La investigación por el asesinato de Ramiro Fabián Nast (23) en Funes tuvo un nuevo avance. Luego de una serie de allanamientos, este miércoles por la mañana se presentó ante la Unidad de Violencias Altamente Lesivas de la Policía de Investigaciones un sospechoso de 25 años que era buscado por el caso y quedó detenido. Se trata de Kevin Ariel T., segundo arrestado por el homicidio, ya que el otro fue Luis Fernando V. (29), el presunto autor material.

Kevin T. fue junto con su defensor particular hasta la sede de la PDI, donde se puso a disposición de la fiscal Noelia Navone, quien interviene en el legajo. Fue fichado y quedó alojado a la espera de la audiencia imputativa que por el momento no tiene fecha establecida por la Oficina de Gestión Judicial. 

Antes de presentarse con su abogado, la Unidad de Violencias Altamente Lesivas de la Policía de Investigaciones lo había allanado en dos domicilios de Funes y en uno de Rosario. Al verse cercado, se ajustó a derecho. 

El cuerpo de Nast fue hallado el lunes pasado dentro de una heladera que estaba en un zanjón con agua en inmediaciones de Tomás de la Torre y Paysandú, en la vecina ciudad. De acuerdo al preinforme de la autopsia llevada a cabo en el Instituto Médico Legal la causa del deceso fue un fuerte golpe en el cráneo.

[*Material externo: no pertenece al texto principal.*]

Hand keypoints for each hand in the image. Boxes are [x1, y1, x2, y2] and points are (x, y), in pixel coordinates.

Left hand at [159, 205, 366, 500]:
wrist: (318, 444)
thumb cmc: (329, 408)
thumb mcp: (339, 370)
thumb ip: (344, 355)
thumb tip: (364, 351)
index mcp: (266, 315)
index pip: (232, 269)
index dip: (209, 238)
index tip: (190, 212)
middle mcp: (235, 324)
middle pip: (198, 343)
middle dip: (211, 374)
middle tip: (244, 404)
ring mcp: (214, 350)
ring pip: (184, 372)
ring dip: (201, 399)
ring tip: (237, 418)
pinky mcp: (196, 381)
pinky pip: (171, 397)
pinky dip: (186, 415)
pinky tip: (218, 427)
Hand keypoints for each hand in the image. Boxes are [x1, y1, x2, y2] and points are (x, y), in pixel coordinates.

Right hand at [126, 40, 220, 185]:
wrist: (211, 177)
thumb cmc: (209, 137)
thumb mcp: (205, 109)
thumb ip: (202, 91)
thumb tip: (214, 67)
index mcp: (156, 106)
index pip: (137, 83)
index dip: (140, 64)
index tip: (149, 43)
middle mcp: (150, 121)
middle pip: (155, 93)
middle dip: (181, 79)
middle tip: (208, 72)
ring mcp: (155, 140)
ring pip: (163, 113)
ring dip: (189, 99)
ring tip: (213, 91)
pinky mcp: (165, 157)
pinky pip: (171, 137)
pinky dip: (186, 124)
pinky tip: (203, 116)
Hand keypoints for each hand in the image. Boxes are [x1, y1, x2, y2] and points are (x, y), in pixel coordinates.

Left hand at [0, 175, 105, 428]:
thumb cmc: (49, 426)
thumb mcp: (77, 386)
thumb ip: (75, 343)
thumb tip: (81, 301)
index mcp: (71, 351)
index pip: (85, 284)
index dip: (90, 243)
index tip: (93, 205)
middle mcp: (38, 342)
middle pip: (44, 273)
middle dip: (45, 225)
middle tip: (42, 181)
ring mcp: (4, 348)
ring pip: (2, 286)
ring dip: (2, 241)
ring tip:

Se presume, en función de los indicios recolectados, que el joven fue asesinado en la mañana del pasado sábado.

Ramiro había asistido a una fiesta el viernes pasado, fecha en la que su familia perdió contacto con él. Por ese motivo, su madre, Yanina, encabezó una campaña pública para dar con su paradero, describiendo sus rasgos físicos y un tatuaje en una mano que pudiera facilitar su identificación.

Respecto de las posibles causas del crimen, la madre fue contundente al desvincular a su hijo de cualquier actividad delictiva, aunque señaló a personas de la zona del hallazgo. "Lo único que sé es de gente de este barrio que comercializa y que tiene que ver con la muerte de mi hijo; es todo lo que sé", afirmó, aclarando que no existía una vinculación previa de Ramiro con esos sectores.

Yanina enfatizó la calidez humana del joven de 23 años: "A mi hijo lo amaba todo el mundo. La misma policía se sorprendió de cómo salió a buscarlo tanta gente". Ramiro, quien no convivía con su madre, pero mantenía un vínculo constante, era una figura muy querida entre sus compañeros de trabajo y amigos de la zona.